However, there are four fear factors weighing heavily on the major indices and causing concern among investors. The Greek debt crisis situation, despite last weekend’s referendum, still has not been resolved. Add to that the Iran nuclear weapons negotiations, which remain unsettled.

Thirdly, the collapse of the Chinese stock market, which saw the Shanghai Composite Index drop almost 30% in the last month, is shaking confidence in that region. It bounced back somewhat yesterday, but, while China is trying desperately to shore up its market with new laws against short-selling and regulatory reforms, it hasn’t been able to do so. As China makes massive adjustments, it will most definitely continue to impact global markets.

And, finally, there’s the debt concern in Puerto Rico, which is significant. It boils down to the fact that Puerto Rico simply can’t pay back what it owes and, as a U.S. territory — and therefore effectively part of the United States — we could see that situation affect the municipal bond market. (While there are several instruments that trade around municipal bonds, I’m not inclined to make a trade there until we get a clearer picture about the broader market.)

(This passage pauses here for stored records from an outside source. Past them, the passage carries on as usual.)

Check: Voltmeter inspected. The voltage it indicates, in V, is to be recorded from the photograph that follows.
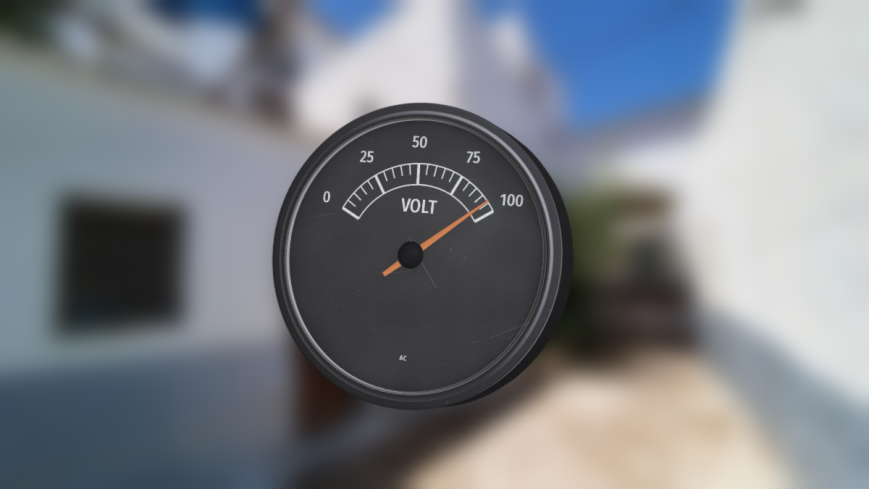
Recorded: 95 V
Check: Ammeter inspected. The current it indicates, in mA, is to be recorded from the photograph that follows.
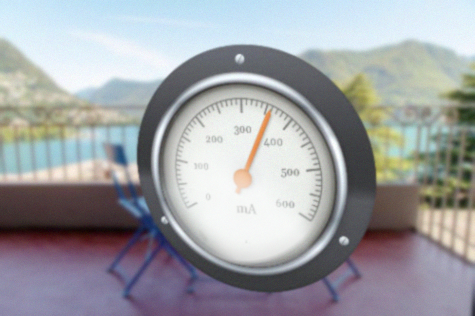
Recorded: 360 mA
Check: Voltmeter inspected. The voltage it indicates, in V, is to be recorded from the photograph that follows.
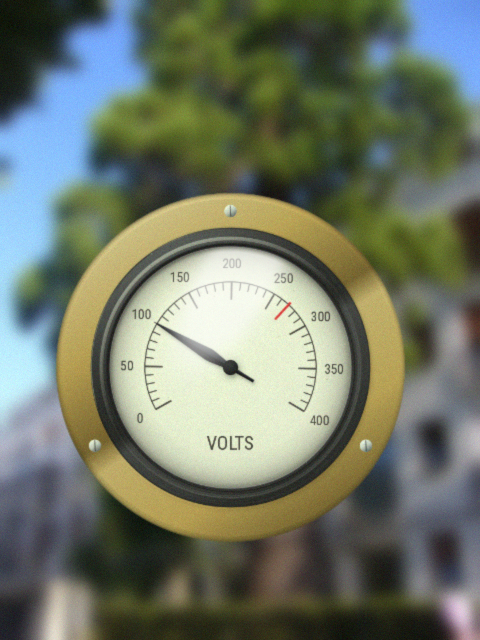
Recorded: 100 V
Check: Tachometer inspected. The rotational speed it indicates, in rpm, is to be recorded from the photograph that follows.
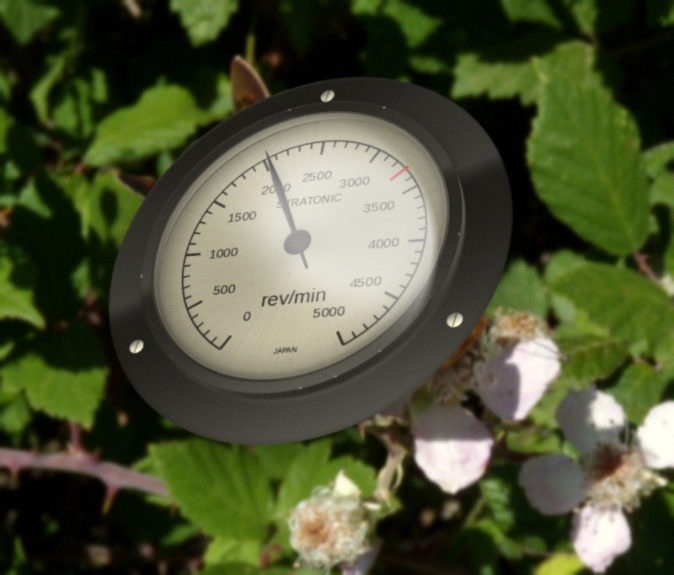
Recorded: 2050 rpm
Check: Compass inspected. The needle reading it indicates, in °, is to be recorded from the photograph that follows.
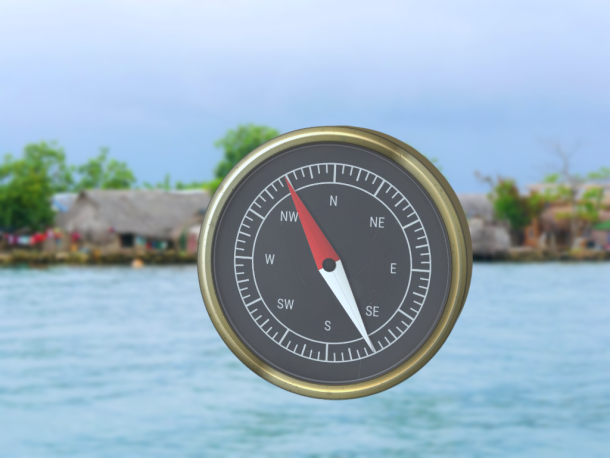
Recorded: 330 °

These are all possible ticking time bombs that could cause the market to implode at any time.

My recommendation is to keep lots of insurance in your portfolio and to start cutting back on your bullish positions. Don’t abandon them completely, as there will be stocks that go up in any market, but it’s a good time to swap any overweight positions for some puts in your portfolio. I have one new put recommendation for you now on the United States Oil Fund LP (ETF) (USO).

Oil prices have actually broken below the low end of their trading range and, what’s more, if the Iran nuclear talks come out the way I think they will, oil prices will drop further. So, this USO option is simply a play on lower oil prices.

Buy to open the USO Sep 17.50 Puts (USO 150918P00017500) at $1.10 or lower. After entry, take profits if the stock price hits $15.90 or the option price hits $2.10. Exit if the stock price closes above $18.60.

Note: This short-term option play is actionable for up to three days after this recommendation. If after three days you still have not gotten the position filled, cancel the order, as the profit probabilities may no longer be valid.